As budgets tighten, media such as display ads will come under scrutiny.
There are two schools of thought when it comes to how digital advertising will fare in the grip of a recession. On the one hand, optimists see tight budgets accelerating the shift from less measurable traditional media into more targeted digital channels. The pessimists, however, point out that stagnant budgets affect all marketing, even if digital outlets fare better.
Against this backdrop, experts expect marketers will continue to push for new ways to reach audiences through digital channels. Tried-and-true methods like search marketing look to remain stable, while advertisers pay more attention to getting more solid metrics on how consumers were influenced before they type a query into a search box.
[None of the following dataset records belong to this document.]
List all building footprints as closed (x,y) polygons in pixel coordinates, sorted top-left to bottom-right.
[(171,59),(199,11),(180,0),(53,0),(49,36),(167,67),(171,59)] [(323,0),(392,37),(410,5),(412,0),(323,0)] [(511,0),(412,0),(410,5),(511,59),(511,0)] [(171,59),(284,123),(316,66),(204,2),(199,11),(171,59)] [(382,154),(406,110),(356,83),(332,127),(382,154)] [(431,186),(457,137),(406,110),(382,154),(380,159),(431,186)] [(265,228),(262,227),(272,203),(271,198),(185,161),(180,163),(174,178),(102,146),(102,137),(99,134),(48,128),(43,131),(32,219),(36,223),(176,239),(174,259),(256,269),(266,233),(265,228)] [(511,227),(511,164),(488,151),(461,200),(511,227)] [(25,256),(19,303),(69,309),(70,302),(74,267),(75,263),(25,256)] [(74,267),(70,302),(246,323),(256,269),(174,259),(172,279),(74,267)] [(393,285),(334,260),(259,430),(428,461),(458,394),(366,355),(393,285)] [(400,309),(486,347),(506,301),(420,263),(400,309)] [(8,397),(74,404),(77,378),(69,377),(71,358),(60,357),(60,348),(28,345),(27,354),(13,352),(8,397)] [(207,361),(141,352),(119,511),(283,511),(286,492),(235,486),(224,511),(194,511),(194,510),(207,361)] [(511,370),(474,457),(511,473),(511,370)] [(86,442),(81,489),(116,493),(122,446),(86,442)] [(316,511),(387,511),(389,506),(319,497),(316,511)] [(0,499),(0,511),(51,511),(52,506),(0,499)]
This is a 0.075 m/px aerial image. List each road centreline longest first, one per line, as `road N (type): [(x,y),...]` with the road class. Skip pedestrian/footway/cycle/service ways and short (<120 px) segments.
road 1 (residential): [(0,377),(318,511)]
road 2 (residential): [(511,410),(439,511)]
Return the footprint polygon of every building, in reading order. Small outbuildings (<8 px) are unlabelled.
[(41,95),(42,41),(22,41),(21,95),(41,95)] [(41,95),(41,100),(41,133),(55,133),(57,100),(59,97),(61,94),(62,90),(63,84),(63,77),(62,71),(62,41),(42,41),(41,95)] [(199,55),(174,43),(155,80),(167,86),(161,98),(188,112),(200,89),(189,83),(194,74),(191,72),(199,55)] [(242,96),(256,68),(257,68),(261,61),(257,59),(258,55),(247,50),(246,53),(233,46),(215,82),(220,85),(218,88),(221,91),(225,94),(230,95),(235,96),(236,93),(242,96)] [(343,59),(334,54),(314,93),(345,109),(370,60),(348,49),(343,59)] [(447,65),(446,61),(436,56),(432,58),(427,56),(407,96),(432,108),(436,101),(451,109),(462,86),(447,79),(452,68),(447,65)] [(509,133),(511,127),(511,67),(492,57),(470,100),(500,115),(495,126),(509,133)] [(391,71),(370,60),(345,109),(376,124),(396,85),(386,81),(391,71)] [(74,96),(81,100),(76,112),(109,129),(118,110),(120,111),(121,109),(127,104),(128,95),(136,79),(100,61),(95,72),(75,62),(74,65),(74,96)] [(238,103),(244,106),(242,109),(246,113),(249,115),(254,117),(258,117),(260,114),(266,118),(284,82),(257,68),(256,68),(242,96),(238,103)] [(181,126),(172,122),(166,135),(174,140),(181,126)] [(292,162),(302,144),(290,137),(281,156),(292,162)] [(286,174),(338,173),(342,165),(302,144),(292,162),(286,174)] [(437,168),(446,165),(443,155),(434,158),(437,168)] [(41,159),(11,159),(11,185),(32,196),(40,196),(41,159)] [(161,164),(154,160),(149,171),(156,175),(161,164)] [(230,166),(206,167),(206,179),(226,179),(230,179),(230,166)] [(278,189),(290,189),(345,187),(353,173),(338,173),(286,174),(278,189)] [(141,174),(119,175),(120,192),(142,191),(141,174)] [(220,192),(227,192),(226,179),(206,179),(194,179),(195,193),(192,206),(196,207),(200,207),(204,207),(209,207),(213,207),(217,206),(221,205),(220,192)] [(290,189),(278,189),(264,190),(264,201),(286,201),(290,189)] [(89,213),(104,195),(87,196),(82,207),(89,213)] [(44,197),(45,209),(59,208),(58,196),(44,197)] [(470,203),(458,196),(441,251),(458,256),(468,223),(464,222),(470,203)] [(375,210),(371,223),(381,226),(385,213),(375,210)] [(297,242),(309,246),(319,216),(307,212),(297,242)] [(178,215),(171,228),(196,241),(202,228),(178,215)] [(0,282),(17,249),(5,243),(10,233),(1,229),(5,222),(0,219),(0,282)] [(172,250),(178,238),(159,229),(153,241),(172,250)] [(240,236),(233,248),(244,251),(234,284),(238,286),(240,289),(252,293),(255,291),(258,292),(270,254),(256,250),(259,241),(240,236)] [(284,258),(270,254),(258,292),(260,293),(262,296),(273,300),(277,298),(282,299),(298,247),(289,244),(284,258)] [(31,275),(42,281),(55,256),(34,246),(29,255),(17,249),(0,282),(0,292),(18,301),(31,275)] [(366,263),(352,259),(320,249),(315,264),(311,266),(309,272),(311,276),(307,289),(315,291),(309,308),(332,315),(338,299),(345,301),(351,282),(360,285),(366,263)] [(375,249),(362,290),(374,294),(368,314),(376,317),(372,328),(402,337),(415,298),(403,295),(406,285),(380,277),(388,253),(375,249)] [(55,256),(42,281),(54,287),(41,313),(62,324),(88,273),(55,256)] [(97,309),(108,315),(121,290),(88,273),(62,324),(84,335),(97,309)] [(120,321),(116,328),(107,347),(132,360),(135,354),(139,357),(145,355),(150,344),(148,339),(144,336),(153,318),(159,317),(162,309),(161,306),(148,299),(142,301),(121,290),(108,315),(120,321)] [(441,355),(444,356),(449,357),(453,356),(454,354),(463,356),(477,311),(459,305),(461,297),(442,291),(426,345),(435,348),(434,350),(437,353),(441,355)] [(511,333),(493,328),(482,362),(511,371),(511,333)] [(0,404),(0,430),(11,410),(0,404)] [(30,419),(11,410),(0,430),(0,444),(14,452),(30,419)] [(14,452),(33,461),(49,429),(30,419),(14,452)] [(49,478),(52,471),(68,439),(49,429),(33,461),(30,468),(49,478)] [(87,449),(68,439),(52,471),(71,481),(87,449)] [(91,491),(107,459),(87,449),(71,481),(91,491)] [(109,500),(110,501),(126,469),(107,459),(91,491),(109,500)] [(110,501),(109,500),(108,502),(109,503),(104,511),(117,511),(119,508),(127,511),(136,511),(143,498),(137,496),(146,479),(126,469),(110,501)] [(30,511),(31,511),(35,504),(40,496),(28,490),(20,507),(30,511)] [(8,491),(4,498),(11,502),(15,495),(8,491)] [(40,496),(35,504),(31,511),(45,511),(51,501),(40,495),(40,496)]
That means old school methods like display ads and microsites will come under pressure. Social media looks set to remain on the top of advertisers’ agendas, as they look to apply the lessons of their early missteps in the area while adding real measurement to what have been experimental forays to date. As the Internet becomes more social, there will likewise be an acceleration of a move from purely technical implementations to using the Web’s emerging social infrastructure to connect on a more human level.
According to researcher eMarketer, online ad spending will climb 8.9 percent next year, from $23.6 billion to $25.7 billion. Back in August, just prior to Wall Street’s meltdown, eMarketer predicted that spending would surge 14 percent in 2009. But the economy is now taking its toll on all segments of media. Here is a roundup of how that spending may pan out:
Display ad blues
The Web has moved well beyond its former role as a place where banner ads and microsites are used to support the real meat of the offline marketing. Nowadays, the most high-profile campaigns are centered on the Web. Take “Whopper Virgins,” the latest Burger King push from Crispin Porter + Bogusky. The centerpiece is a Web film, which is then spliced into components for traditional media. What’s more, the push has relied on the viral buzz of blogs and other digital outlets as much as big-money media buys.
Those type of efforts will put pressure on “traditional” digital efforts like run of the mill banner ads pumped out through ad networks and Flash microsites without any compelling reason for anyone to visit.
Forrester Research expects display ads to come under the scrutiny of tight-fisted marketers uncertain of their effectiveness.
Pricing is expected to rise just 8 percent after several years of uninterrupted, solid expansion. “The financial pressure will be severe,” said Dave Morgan, a former AOL executive. “When you take out big chunks of money, it’s not just the spend that disappears but also the competition.”